Teria sido alguém capaz, nos últimos tempos, de expressar o que, no fundo, já era intuído por todo o mundo? Ele o faz com evidência solar, que dispensa até óculos de sombra...
Ferry tem o dom de encontrar em cada leitor um autor e de conversar com esse autor como se estivesse à sua altura. Esse filósofo é um exemplo para nós, autores cristãos, que não temos nem um décimo de sua clareza, menos ainda, de sua amável lucidez.
Ferry nunca se nega a mostrar o pau com o qual supõe ter matado a serpente – a velha Serpente que enganou nossos Primeiros Pais. Ele parece ignorar não só os maiores defensores do monoteísmo, como Maimônides: ignora também Jesus, que foi capaz de ir além de Maimônides, quando no alto de um monte da Judeia pronunciou suas Bem-aventuranças. O culto e fino Ferry, em alguns tópicos de sua obra, chega a acenar para as Bem-aventuranças, porém, não as leva a sério.
Tenho a impressão de que Ferry parece esquecer suas dívidas com alguns dos mestres de sua cultura, entre os quais Albert Camus. Cito um pensamento de Camus que Ferry julga ser invenção sua: “Sentido da minha obra: tantos homens estão privados da graça. Como viver sem a graça? Temos de nos pôr à obra e fazer o que o Cristianismo nunca fez: ocupar-se dos danados” (em Cadernos II).
Alguém traduziu tal pensamento do “autor da Peste” (ou foi o próprio Camus quem lhe deu essa formulação?) num aforismo: “Como ser santo sem Deus”. Ignoro se Ferry leu os Cadernos de Camus. Talvez não, e seja coincidência ter pensado – como Camus – a forma de chegar à vida boa, à sabedoria, permanecendo no ateísmo.
Outro texto de Ferry pode ser aparentado aos textos de Camus: “Tendo atingido o absurdo, ensaiando viver à medida do absurdo, o homem acaba sempre por se aperceber de que a consciência é a coisa mais difícil de manter. As circunstâncias opõem-se quase sempre. Trata-se de viver a lucidez num mundo onde a dispersão é de regra”. Quem mais do que Ferry pretende ser lúcido?
Certos textos de Camus me parecem antecipar os de Ferry, ao menos no estilo: “Ajudamos mais uma pessoa dando dela própria uma imagem favorável do que apontando seus defeitos. As pessoas esforçam-se por assemelhar-se à sua melhor imagem. Ideia que pode alargar-se à pedagogia, à história, à filosofia, à política. Somos, por exemplo, o resultado de 20 séculos de iconografia cristã”.
Um cristão sente esse autor como uma espécie de irmão que, de repente, se embriagou numa reunião social! Temos vontade de socorrê-lo, de abraçá-lo, de conduzi-lo à nossa casa, à Casa do Pai do Filho Pródigo... E obrigá-lo, aí, a passar por uma ducha de água quente, após o que lhe ofereceremos um bule de café.
◆ ◆ ◆ ◆ ◆
▶ [Tarefas a realizar]:
a – Formate como tabela Markdown as linhas dos registros, começando pela linha que contém "scientific name: Egretta novaehollandiae" e seguindo até a linha que contém "genus: Polydrusus", ambas incluídas. Use as colunas "Número" e "Linha" e omita as linhas em branco.
b – Retome o texto sobre Ferry e Camus a partir do ponto em que ele termina.
Os registros não guardam relação alguma com o texto sobre Ferry e Camus.
◆ ◆ ◆ ◆ ◆
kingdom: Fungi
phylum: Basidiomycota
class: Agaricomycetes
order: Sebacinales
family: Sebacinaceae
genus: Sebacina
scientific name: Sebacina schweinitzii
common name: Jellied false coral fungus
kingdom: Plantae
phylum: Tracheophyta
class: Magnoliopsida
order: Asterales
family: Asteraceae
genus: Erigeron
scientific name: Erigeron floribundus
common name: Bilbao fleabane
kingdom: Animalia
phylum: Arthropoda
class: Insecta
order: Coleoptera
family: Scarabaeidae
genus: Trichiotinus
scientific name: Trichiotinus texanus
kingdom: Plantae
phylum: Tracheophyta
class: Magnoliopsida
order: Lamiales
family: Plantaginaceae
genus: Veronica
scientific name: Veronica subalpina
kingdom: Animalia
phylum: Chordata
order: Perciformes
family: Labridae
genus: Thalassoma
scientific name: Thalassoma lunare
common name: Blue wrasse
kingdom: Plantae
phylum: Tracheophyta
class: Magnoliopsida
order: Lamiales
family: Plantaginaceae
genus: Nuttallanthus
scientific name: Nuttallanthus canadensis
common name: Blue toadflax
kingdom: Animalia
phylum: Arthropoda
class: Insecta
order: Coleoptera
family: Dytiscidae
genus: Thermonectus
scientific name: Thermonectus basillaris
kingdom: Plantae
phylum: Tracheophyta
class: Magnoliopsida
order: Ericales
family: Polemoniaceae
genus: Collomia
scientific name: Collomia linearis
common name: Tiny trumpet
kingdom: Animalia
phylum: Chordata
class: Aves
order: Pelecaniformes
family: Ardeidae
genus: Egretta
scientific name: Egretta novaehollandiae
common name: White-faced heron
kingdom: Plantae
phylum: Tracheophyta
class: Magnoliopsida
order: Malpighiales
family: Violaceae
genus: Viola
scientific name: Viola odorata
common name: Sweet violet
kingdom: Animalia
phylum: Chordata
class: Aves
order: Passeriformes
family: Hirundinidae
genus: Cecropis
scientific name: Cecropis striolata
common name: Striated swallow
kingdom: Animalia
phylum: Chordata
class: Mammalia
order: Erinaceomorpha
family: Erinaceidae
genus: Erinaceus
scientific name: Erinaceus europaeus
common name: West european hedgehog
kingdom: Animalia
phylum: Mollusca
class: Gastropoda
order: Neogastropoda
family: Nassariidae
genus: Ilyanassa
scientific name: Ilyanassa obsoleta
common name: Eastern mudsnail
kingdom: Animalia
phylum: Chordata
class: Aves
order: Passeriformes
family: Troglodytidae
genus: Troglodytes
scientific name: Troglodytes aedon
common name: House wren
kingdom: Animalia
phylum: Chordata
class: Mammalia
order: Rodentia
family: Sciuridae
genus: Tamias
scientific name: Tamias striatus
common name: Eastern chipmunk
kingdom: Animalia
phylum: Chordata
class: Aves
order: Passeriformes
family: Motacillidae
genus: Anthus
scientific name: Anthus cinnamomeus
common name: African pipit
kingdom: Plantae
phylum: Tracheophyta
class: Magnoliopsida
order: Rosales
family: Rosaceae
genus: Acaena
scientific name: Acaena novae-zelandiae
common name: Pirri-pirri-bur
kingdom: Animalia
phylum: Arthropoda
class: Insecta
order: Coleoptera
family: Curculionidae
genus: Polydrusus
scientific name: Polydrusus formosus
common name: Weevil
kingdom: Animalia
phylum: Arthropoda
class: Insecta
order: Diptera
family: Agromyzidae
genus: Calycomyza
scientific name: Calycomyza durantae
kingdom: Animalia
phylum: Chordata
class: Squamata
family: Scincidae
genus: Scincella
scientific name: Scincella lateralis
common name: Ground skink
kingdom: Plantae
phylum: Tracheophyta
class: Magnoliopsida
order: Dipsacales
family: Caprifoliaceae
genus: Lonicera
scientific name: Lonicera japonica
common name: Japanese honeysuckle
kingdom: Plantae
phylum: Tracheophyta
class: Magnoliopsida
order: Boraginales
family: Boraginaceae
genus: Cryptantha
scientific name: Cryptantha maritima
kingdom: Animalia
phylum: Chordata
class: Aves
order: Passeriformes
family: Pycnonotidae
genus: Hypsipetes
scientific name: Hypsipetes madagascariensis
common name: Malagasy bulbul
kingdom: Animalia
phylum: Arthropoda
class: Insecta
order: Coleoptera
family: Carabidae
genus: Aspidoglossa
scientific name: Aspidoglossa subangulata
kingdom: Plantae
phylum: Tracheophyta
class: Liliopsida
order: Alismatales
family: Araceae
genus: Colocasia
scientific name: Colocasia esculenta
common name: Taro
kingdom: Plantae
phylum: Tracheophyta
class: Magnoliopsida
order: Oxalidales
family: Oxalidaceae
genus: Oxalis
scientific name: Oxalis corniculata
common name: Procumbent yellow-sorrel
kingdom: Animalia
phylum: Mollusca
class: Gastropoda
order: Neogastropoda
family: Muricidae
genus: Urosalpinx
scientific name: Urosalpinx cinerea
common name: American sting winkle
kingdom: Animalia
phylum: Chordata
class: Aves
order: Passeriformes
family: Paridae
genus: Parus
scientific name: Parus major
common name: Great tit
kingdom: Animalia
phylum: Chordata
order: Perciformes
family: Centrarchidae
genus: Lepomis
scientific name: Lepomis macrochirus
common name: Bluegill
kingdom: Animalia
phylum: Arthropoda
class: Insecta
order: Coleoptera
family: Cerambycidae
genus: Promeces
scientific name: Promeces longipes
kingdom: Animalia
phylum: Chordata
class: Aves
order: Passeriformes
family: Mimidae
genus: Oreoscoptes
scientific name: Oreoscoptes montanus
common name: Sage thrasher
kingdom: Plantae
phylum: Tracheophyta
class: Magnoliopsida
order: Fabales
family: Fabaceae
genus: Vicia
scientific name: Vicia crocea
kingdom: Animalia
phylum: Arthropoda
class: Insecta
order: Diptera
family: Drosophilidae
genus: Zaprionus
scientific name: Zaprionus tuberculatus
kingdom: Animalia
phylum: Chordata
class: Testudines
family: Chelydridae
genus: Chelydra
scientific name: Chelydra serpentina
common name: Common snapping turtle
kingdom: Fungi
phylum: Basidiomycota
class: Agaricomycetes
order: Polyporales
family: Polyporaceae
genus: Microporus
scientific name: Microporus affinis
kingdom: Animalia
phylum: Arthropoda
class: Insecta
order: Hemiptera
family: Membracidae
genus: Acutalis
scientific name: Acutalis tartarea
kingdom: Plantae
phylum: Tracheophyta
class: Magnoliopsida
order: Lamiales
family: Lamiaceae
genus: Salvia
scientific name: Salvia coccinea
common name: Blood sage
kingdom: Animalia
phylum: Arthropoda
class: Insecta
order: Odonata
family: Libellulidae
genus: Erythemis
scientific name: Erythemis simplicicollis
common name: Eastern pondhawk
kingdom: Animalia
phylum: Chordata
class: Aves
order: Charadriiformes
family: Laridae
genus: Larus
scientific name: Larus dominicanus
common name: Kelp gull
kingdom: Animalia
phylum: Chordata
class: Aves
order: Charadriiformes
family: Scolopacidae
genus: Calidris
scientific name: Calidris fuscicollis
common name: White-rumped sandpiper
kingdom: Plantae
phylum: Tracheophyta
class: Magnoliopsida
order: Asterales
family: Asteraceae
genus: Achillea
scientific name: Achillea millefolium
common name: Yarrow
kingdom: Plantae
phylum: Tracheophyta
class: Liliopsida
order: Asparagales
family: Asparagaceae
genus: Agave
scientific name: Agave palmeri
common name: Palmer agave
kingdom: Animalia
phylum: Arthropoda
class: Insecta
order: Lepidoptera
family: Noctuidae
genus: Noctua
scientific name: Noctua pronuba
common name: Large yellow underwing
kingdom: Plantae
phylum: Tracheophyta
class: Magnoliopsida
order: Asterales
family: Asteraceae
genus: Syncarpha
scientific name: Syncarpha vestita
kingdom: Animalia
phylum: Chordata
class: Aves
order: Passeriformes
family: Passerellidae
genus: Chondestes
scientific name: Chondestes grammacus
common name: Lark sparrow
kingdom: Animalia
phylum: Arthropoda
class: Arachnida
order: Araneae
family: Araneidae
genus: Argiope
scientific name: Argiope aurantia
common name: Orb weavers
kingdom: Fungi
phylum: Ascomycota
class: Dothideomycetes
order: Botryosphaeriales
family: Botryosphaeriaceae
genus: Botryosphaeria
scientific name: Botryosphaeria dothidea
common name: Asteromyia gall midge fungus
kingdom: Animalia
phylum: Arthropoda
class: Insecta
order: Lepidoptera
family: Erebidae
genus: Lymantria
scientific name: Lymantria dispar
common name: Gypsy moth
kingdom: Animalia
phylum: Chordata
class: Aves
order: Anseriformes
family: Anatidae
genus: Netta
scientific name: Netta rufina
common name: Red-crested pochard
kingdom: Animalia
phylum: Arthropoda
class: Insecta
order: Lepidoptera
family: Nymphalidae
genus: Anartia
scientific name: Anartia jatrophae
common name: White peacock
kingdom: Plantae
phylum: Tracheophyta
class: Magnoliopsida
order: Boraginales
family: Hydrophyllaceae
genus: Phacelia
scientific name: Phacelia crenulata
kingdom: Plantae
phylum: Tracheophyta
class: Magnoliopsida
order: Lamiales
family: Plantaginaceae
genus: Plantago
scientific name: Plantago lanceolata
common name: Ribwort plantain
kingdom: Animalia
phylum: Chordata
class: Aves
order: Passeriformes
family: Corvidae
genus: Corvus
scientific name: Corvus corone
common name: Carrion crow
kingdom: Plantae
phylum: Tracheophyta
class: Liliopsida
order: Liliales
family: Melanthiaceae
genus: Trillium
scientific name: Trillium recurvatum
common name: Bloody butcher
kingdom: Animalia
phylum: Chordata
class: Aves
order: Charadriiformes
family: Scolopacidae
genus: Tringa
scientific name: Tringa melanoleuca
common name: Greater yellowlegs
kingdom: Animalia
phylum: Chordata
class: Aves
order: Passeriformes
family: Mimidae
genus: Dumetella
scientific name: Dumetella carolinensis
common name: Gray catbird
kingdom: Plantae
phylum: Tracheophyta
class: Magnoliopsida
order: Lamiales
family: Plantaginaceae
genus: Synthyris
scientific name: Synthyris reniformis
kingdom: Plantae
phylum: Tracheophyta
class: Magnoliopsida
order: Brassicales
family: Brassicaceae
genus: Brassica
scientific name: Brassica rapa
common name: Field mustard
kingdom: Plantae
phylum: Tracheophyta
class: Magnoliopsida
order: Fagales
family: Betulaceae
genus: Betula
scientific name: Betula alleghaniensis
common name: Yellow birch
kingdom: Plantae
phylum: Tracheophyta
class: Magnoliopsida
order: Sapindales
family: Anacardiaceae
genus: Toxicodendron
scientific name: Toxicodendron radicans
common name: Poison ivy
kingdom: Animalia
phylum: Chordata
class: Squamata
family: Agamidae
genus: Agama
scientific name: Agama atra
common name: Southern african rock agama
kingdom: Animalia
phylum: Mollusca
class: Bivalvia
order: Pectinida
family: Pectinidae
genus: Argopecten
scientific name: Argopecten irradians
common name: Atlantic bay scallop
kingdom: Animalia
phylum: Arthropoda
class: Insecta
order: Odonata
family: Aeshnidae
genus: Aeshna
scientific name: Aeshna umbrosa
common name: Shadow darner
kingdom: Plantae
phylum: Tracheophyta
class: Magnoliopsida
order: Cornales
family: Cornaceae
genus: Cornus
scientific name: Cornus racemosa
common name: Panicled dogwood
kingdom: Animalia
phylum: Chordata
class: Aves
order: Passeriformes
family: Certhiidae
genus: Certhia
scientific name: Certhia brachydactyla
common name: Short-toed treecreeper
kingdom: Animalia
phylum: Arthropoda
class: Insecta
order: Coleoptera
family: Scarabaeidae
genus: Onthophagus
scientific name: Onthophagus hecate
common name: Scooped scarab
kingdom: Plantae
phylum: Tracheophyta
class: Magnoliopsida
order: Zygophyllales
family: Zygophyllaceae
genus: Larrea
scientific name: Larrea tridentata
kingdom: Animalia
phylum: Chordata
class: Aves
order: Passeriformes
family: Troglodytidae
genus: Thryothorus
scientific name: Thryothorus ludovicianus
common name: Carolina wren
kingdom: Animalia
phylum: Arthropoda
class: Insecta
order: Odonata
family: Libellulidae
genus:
◆ ◆ ◆ ◆ ◆
▶ [Respostas em ordem]:
a –
| Número | Linha |
|---|---|
| 1 | scientific name: Egretta novaehollandiae |
| 2 | common name: White-faced heron |
| 3 | kingdom: Plantae |
| 4 | phylum: Tracheophyta |
| 5 | class: Magnoliopsida |
| 6 | order: Malpighiales |
| 7 | family: Violaceae |
| 8 | genus: Viola |
| 9 | scientific name: Viola odorata |
| 10 | common name: Sweet violet |
| 11 | kingdom: Animalia |
| 12 | phylum: Chordata |
| 13 | class: Aves |
| 14 | order: Passeriformes |
| 15 | family: Hirundinidae |
| 16 | genus: Cecropis |
| 17 | scientific name: Cecropis striolata |
| 18 | common name: Striated swallow |
| 19 | kingdom: Animalia |
| 20 | phylum: Chordata |
| 21 | class: Mammalia |
| 22 | order: Erinaceomorpha |
| 23 | family: Erinaceidae |
| 24 | genus: Erinaceus |
| 25 | scientific name: Erinaceus europaeus |
| 26 | common name: West european hedgehog |
| 27 | kingdom: Animalia |
| 28 | phylum: Mollusca |
| 29 | class: Gastropoda |
| 30 | order: Neogastropoda |
| 31 | family: Nassariidae |
| 32 | genus: Ilyanassa |
| 33 | scientific name: Ilyanassa obsoleta |
| 34 | common name: Eastern mudsnail |
| 35 | kingdom: Animalia |
| 36 | phylum: Chordata |
| 37 | class: Aves |
| 38 | order: Passeriformes |
| 39 | family: Troglodytidae |
| 40 | genus: Troglodytes |
| 41 | scientific name: Troglodytes aedon |
| 42 | common name: House wren |
| 43 | kingdom: Animalia |
| 44 | phylum: Chordata |
| 45 | class: Mammalia |
| 46 | order: Rodentia |
| 47 | family: Sciuridae |
| 48 | genus: Tamias |
| 49 | scientific name: Tamias striatus |
| 50 | common name: Eastern chipmunk |
| 51 | kingdom: Animalia |
| 52 | phylum: Chordata |
| 53 | class: Aves |
| 54 | order: Passeriformes |
| 55 | family: Motacillidae |
| 56 | genus: Anthus |
| 57 | scientific name: Anthus cinnamomeus |
| 58 | common name: African pipit |
| 59 | kingdom: Plantae |
| 60 | phylum: Tracheophyta |
| 61 | class: Magnoliopsida |
| 62 | order: Rosales |
| 63 | family: Rosaceae |
| 64 | genus: Acaena |
| 65 | scientific name: Acaena novae-zelandiae |
| 66 | common name: Pirri-pirri-bur |
| 67 | kingdom: Animalia |
| 68 | phylum: Arthropoda |
| 69 | class: Insecta |
| 70 | order: Coleoptera |
| 71 | family: Curculionidae |
| 72 | genus: Polydrusus |

b –
Ferry, porém, possui uma virtude que Camus nunca possuiu: a humildade. Todo o livro Do Amor a revela ao leitor atento. Apesar de Ferry, às vezes, ter um osso duro de roer na boca, ele sabe disfarçá-lo: “A filosofia tenta indiscutivelmente definir o sentido supremo de nossas vidas, mas sem passar por Deus e pela fé...”. Digamos como conclusão: um cristão sente esse autor como uma espécie de irmão que, de repente, se embriagou numa reunião social! Temos vontade de socorrê-lo, de abraçá-lo, de conduzi-lo à nossa casa, à Casa do Pai do Filho Pródigo... E obrigá-lo, aí, a passar por uma ducha de água quente, após o que lhe ofereceremos um bule de café.
Amável Ferry! Nada tem da sobranceria de um Camus! Leia-se, por exemplo, o último capítulo do livro, onde ele já não fala de Eros, Philia e Ágape, nem tece loas à sua Revolução do Amor, porém, se defronta, como Sansão, com um verdadeiro leão fugido da jaula: a morte. Se o leitor é um homem ocupadíssimo, vá diretamente a esse capítulo: “Conclusão: a Morte, única objeção? O Amor, uma utopia?”.
Desafio qualquer um a não simpatizar com o autor! O capítulo final é de uma autenticidade humana invulgar, um sentimento radioso de honestidade, uma atitude rara de solidariedade e grandeza, que me lembra as palavras de Camus: “Desconfiar de cada palavra. Não a pronunciar com demasiada pressa. Se tirássemos a literatura dos grandes escritores, roubar-lhes-íamos provavelmente o que lhes é mais pessoal”.
Nunca esquecer que Ferry é um extraordinário literato. Ou, se quiserem, ele escreve muito bem!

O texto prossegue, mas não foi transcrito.